Legal
Copyright case over Dawn Singleton images quietly ends
A legal stoush between the family of Bondi stabbing victim Dawn Singleton and Nine has come to a quiet end.
Just before a scheduled two-day trial, Singleton’s family agreed to court orders that settled the copyright dispute in favour of Nine and The Sydney Morning Herald.
As Michaela Whitbourn explains in the publication, if the case had gone to trial it would have had an impact on newsrooms across the country, specifically whether they can freely use public social media content under Australia’s “fair dealing” exception.
Journalism
Ita Buttrose memoir to land in October with ABC tales to tell
Clear your calendars and brace for impact: Ita Buttrose’s memoir Unapologetically Ita is set to drop on 28 October.
It must be the season for books from former Aunty workers.

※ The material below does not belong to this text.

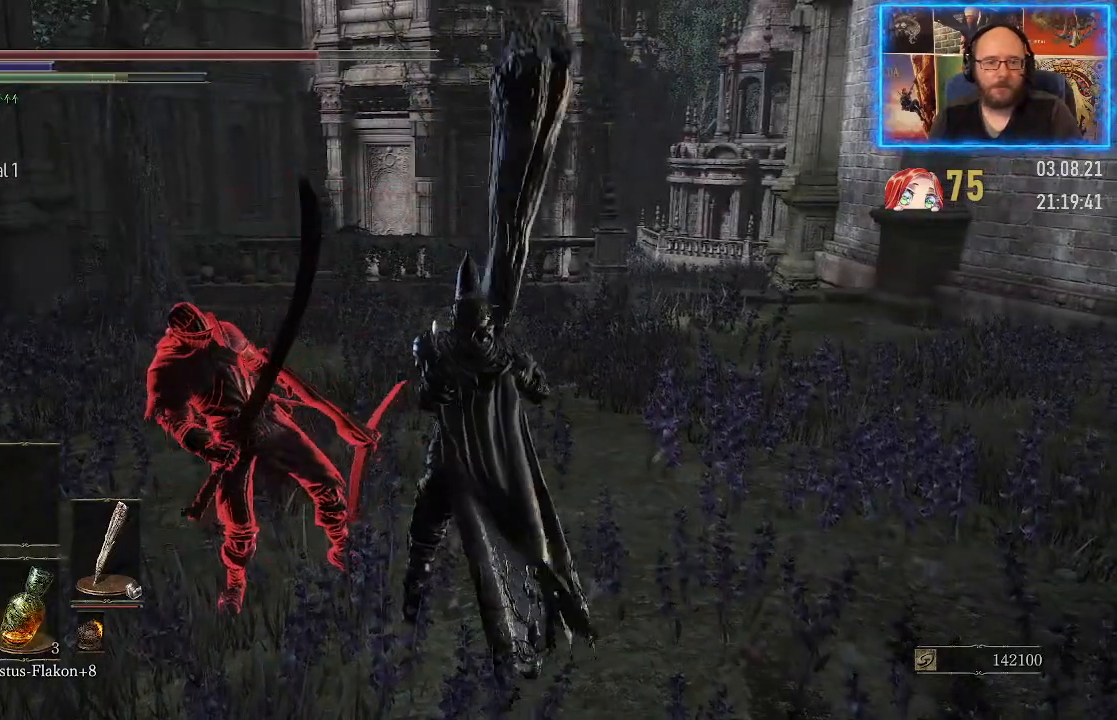
{"buttons": [], "left_stick": "center", "right_stick": "center", "events": []}
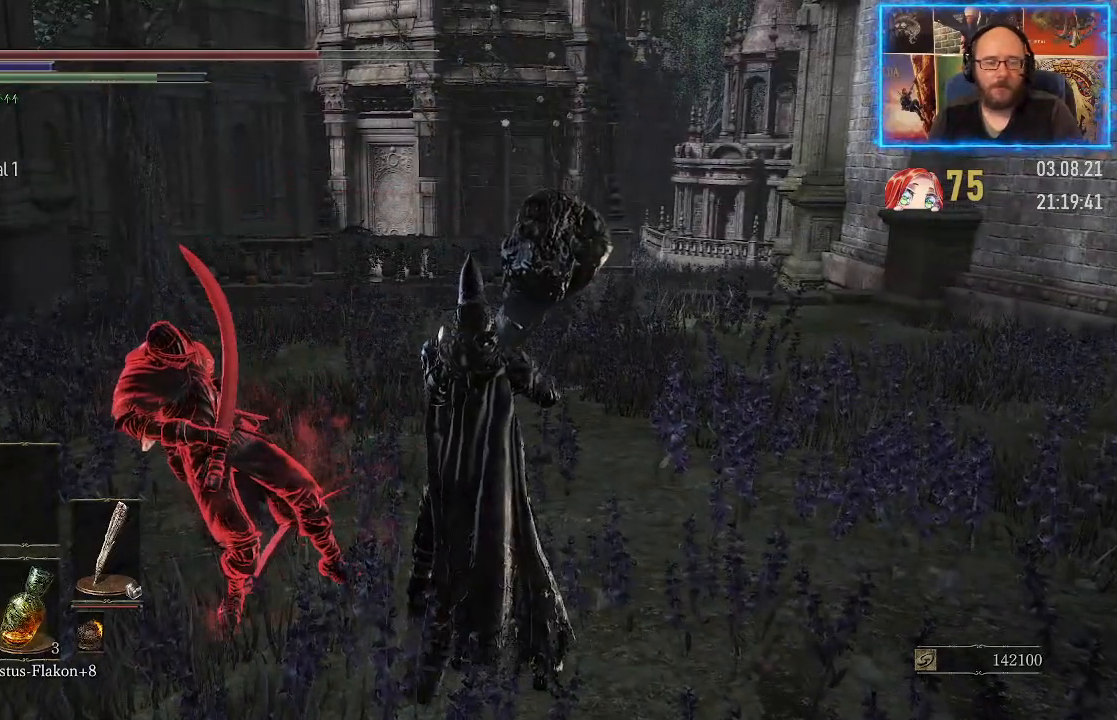
{"buttons": [], "left_stick": "left", "right_stick": "left", "events": [[133, "left_stick", "left"], [450, "right_stick", "left"]]}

Just yesterday Antoinette Lattouf (whose sacking pulled Buttrose into the Federal Court witness box earlier this year) announced she too was writing a tome which will touch upon her battle with the broadcaster.
According to Steve Jackson in The Australian, Buttrose’s book is promising no sugar-coating as she reflects on five years at the helm of the broadcaster, a stint that saw its fair share of public and private turbulence.
What Paramount’s Trump payout says about legacy media’s backbone
In this Op-Ed for Crickey, Christopher Warren laments Paramount’s decision to quietly fork out US$16 million to Donald Trump and what it means for the media at large.
Trump’s lawsuit over a CBS News interview with Kamala Harris was widely viewed as legally flimsy.
But instead of fighting it, the media giant settled, apparently buying peace, while its controlling Redstone family shops for an exit from the media business altogether.
Television
Ten’s first choice to replace The Project revealed
Before The Project signed off, Ten toyed with the idea of replacing it with comedy series The Cheap Seats.
Instead, they took a sharp turn and launched 10 News+, a current affairs reboot fronted by Denham Hitchcock and Amelia Brace, with Ursula Heger and Hugh Riminton rounding out the week.
The network promised “deeper reporting” and “extended context,” but, as Isabella Rayner writes for Sky News Australia, viewers didn’t exactly follow.
Retail
Aldi joins the delivery game with DoorDash deal
Aldi is finally stepping into the home delivery ring, partnering with DoorDash to launch its first Australian delivery service.
As Campbell Kwan and Carrie LaFrenz report in The Australian Financial Review, the rollout kicks off in Canberra this week, but will expand nationally in the coming months, offering over 1800 grocery staples including fresh produce, meat, and dairy.
The move brings Aldi into direct competition with Coles and Woolworths in the online grocery race.
Advertising
Uber’s ad business races past Snapchat in Australia
Uber isn’t just delivering dinner and rides anymore, it’s quietly becoming a serious ad player.
As Tess Bennett details in The Australian Financial Review, the company pulled in over $150 million in Australian advertising revenue last year, up 55 per cent from the year before.
That’s more than Snapchat earned locally, and Uber’s just getting started.
AI
Chief Justice calls AI an ‘existential threat’ to the courts
High Court Chief Justice Stephen Gageler isn’t mincing words: artificial intelligence, he says, could upend the foundations of Australia’s justice system.
In his first Australian interviews since taking the top job, Gageler told Capital Brief‘s Michael Pelly that AI tools like ChatGPT pose serious challenges to how legal arguments are made and judged.
The concern? If both sides of a case are using AI to generate their arguments, what happens to the role of a human judge?
Film
Screen diversity audit reveals who is getting seen and heard
A major health check on diversity in Aussie screen production has dropped, with Everyone Counts 2.0 offering a snapshot of who’s working both in front of and behind the camera.
As David Knox reports in TV Tonight, the report was commissioned by the Screen Diversity Inclusion Network, the voluntary survey tracked nearly 13,000 roles across 395 productions from mid-2021 to mid-2024.
The findings cover just about every role you can imagine and dig into representation across gender, First Nations status, disability, sexuality, age, ethnicity, and socio-economic background.